_Goal:_ Rename "catalogue" as "catalog" in the records, starting at the line that contains "state / province: Alaska" and ending at the line that contains "state / province: Illinois", and give back only those lines with nothing else altered.

_Rows from a dataset:_
*-*-*

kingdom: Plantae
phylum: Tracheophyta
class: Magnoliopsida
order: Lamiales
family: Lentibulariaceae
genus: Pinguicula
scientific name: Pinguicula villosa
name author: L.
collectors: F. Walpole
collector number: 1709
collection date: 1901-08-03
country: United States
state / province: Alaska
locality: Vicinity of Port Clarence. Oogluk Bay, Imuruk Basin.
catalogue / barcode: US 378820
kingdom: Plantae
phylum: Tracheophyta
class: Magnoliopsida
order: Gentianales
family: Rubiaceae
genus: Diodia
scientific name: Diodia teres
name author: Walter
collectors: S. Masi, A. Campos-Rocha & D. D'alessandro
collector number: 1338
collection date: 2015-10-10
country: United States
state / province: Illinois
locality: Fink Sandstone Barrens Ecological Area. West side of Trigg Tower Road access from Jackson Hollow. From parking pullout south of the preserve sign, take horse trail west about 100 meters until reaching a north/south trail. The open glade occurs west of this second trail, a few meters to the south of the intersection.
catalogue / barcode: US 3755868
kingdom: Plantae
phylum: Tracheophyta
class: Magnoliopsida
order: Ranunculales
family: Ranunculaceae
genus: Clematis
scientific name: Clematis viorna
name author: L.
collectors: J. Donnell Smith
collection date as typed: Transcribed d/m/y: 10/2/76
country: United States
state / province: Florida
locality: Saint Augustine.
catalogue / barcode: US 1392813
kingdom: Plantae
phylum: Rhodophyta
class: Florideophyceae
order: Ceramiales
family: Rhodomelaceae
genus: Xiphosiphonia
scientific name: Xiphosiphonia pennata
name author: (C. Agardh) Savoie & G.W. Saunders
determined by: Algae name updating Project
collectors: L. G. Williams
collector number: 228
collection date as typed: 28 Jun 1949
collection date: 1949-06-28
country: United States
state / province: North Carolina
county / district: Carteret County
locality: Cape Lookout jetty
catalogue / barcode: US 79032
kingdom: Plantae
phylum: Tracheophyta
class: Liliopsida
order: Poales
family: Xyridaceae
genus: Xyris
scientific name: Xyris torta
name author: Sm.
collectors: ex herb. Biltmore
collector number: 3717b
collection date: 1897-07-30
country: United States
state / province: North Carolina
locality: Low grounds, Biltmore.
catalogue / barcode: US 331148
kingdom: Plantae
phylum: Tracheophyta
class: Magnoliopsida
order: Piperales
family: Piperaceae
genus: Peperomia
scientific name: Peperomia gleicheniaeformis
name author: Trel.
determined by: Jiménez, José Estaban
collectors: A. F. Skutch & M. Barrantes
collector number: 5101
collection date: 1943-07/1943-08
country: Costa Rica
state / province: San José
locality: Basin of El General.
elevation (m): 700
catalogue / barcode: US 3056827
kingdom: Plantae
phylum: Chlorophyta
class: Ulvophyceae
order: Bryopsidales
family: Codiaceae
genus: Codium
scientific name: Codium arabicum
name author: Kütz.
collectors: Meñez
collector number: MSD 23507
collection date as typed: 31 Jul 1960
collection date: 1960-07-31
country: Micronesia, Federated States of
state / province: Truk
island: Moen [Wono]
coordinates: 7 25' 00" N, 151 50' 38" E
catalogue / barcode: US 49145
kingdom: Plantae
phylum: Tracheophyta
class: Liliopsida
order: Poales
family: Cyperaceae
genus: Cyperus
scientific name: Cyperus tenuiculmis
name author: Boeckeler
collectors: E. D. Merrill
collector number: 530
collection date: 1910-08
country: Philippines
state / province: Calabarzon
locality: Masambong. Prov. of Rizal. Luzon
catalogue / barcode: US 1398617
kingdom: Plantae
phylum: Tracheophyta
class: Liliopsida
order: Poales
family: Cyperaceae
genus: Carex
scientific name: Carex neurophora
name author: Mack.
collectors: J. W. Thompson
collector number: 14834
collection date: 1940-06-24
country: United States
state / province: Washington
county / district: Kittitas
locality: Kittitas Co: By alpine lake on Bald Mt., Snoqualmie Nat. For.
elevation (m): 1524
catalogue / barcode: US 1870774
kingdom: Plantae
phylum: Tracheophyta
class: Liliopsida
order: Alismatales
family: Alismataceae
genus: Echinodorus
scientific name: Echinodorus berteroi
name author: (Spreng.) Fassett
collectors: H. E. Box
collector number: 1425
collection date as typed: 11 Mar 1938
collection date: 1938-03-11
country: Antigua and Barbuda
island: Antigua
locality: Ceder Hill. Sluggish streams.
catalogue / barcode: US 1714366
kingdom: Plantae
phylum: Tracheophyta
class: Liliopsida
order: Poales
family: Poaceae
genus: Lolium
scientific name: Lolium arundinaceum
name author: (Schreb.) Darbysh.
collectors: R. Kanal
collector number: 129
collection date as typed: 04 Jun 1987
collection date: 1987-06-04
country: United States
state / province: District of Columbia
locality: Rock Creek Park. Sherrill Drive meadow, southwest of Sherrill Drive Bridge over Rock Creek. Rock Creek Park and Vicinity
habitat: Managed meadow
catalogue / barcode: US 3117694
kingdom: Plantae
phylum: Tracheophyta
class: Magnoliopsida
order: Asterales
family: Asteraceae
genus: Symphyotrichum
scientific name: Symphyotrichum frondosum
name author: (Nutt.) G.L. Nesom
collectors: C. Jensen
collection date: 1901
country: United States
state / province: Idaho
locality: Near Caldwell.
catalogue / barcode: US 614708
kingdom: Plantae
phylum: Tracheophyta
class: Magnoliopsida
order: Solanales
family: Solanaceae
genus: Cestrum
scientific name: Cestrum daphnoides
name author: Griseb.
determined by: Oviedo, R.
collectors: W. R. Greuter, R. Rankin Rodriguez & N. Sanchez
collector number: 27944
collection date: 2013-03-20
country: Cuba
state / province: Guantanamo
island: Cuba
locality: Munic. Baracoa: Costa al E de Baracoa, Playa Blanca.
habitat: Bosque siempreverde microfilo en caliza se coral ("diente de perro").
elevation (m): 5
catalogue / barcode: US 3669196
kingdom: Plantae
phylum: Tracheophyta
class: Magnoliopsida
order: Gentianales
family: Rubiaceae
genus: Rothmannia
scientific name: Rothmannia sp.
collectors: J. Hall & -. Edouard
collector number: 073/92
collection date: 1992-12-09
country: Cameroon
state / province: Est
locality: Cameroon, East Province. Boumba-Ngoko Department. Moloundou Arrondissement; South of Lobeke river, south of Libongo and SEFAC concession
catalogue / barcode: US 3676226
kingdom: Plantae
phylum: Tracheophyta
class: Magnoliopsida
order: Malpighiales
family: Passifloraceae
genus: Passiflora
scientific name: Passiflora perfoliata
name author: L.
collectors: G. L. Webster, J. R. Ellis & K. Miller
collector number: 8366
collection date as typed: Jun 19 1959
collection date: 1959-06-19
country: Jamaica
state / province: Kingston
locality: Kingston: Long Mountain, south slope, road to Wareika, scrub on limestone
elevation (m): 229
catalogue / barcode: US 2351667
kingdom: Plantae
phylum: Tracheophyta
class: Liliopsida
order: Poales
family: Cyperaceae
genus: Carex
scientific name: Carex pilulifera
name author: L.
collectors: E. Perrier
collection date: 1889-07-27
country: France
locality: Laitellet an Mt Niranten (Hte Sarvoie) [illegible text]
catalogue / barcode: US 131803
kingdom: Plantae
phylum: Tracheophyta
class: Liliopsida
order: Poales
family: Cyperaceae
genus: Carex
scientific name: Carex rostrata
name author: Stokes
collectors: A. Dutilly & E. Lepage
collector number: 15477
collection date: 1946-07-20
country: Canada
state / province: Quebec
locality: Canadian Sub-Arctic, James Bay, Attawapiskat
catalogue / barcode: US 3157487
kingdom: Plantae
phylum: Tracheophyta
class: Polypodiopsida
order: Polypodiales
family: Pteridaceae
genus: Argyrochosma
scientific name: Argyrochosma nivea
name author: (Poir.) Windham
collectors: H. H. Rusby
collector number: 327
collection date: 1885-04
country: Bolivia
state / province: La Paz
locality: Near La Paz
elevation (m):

*-*-*

_Answer for this exercise:_
state / province: Alaska
locality: Vicinity of Port Clarence. Oogluk Bay, Imuruk Basin.
catalog / barcode: US 378820
kingdom: Plantae
phylum: Tracheophyta
class: Magnoliopsida
order: Gentianales
family: Rubiaceae
genus: Diodia
scientific name: Diodia teres
name author: Walter
collectors: S. Masi, A. Campos-Rocha & D. D'alessandro
collector number: 1338
collection date: 2015-10-10
country: United States
state / province: Illinois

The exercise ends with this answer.